Non un morto. Non un parto. Non i tanti reati commessi. Non le polemiche politiche. Non il rischio di un'alluvione di contagi. Non la paura del disastro ambientale. Nulla riesce a fermare il rave illegale sul lago di Mezzano nel comune di Valenzano, nel Viterbese.

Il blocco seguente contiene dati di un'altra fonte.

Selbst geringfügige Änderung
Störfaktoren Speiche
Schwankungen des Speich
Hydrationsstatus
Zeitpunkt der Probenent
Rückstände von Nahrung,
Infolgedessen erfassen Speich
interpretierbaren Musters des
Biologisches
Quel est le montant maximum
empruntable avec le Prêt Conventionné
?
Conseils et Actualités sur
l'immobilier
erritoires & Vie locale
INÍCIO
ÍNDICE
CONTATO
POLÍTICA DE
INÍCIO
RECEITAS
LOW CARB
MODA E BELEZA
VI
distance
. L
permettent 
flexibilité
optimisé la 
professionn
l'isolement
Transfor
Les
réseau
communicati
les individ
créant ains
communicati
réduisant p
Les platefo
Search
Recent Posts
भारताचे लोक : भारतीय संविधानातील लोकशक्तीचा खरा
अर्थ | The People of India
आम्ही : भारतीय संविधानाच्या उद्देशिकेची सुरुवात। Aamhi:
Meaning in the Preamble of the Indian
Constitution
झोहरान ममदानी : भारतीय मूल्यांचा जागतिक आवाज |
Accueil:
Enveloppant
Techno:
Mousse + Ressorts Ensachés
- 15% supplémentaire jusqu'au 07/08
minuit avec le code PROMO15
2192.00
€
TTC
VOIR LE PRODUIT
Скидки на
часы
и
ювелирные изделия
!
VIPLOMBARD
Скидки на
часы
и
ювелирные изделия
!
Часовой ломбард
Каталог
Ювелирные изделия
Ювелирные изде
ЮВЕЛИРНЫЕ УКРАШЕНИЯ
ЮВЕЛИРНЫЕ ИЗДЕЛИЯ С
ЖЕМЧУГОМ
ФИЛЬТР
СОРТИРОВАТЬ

Da cinque giorni migliaia di persone, qualcuno dice dieci, sono accampate nella campagna della Tuscia. Le foto scattate dai droni mostrano centinaia e centinaia di automobili, camion, camper, tende. Una cittadella senza regole e senza igiene che di notte balla al ritmo di musica che rimbomba per chilometri e disturba i residenti di Pitigliano e di Latera e di giorno dorme. Una Rave City dove accade di tutto. Anche di morire, come è accaduto al venticinquenne che la sera di Ferragosto si è tuffato nelle acque del lago ed è stato ripescato cadavere dopo ore di ricerche. E anche di nascere, come racconta un ventenne che il rave l'ha lasciato per tornare a Torino e ai giornalisti dice di aver visto arrivare un'ambulanza per assistere la neomamma: «Credo che a nascere sia stata una bambina». Chissà se è vero.
Se lo è, il conto della vita è in pareggio. Non lo è quello della sicurezza, visto che testimoni parlano di stupri, di ragazzi in coma etilico, in overdose, di risse. Non lo è quello di un territorio che uscirà a pezzi da questi cinque giorni da Woodstock all'acquacotta, quello delle istituzioni che appaiono paralizzate di fronte a un evento che nessuno è riuscito a fermare. Nemmeno il questore di Viterbo Giancarlo Sant'Elia, che alle prove di forza ha preferito la mediazione. Un cordone sanitario attorno alla vasta area, nessuno entra più, si esce soltanto, si tollera bonariamente quanto accade all'interno, dove agenti in borghese cercano di convincere gli organizzatori a piantarla lì, finalmente. Una scelta che ha suscitato levate di scudi politiche (di cui riferiamo a fianco) ma che ieri il portavoce dell'Associazione nazionale funzionari di polizia, Girolamo Lacquaniti, irritato all'idea di una «resa dello Stato», ha difeso così: «Il terreno privato (non pubblico) oltre a essere particolarmente vastò è stato occupato da decine di tir e vede la presenza di migliaia di persone, in più è presente vegetazione secca, facilmente infiammabile. In uno scenario di questo tipo l'intervento prevederebbe un uso della forza che dovrebbe tenere conto dei rischi connessi al movimento di mezzi pesanti tra la folla» e all'uso «dei lacrimogeni rischia d'innescare incendi».
La Procura di Viterbo ha aperto un fascicolo di indagine per morte in conseguenza di altro reato sul decesso del venticinquenne, sul cui corpo verrà effettuata l'autopsia. Ma la Rave City di Mezzano continua a vivere, anche se si vedono segnali che annunciano la fine della kermesse. Molte auto ieri hanno lasciato l'enorme radura, tutte controllate dalle forze dell'ordine, mentre altri ballavano, si riposavano, radunavano le loro cose, riempivano centinaia di sacchi di spazzatura. Di mascherine, a Mezzano, se ne vedono davvero poche e questo fa sorgere molti timori su un possibile cluster di Covid-19.
L'emergenza sanitaria va a braccetto con quella ambientale. «L'area del raduno - si allarma il sindaco di Valentano Stefano Bigiotti - è un territorio protetto, fragile e di pregio, un sito di interesse comunitario. Mi auguro che le conseguenze non siano irreparabili».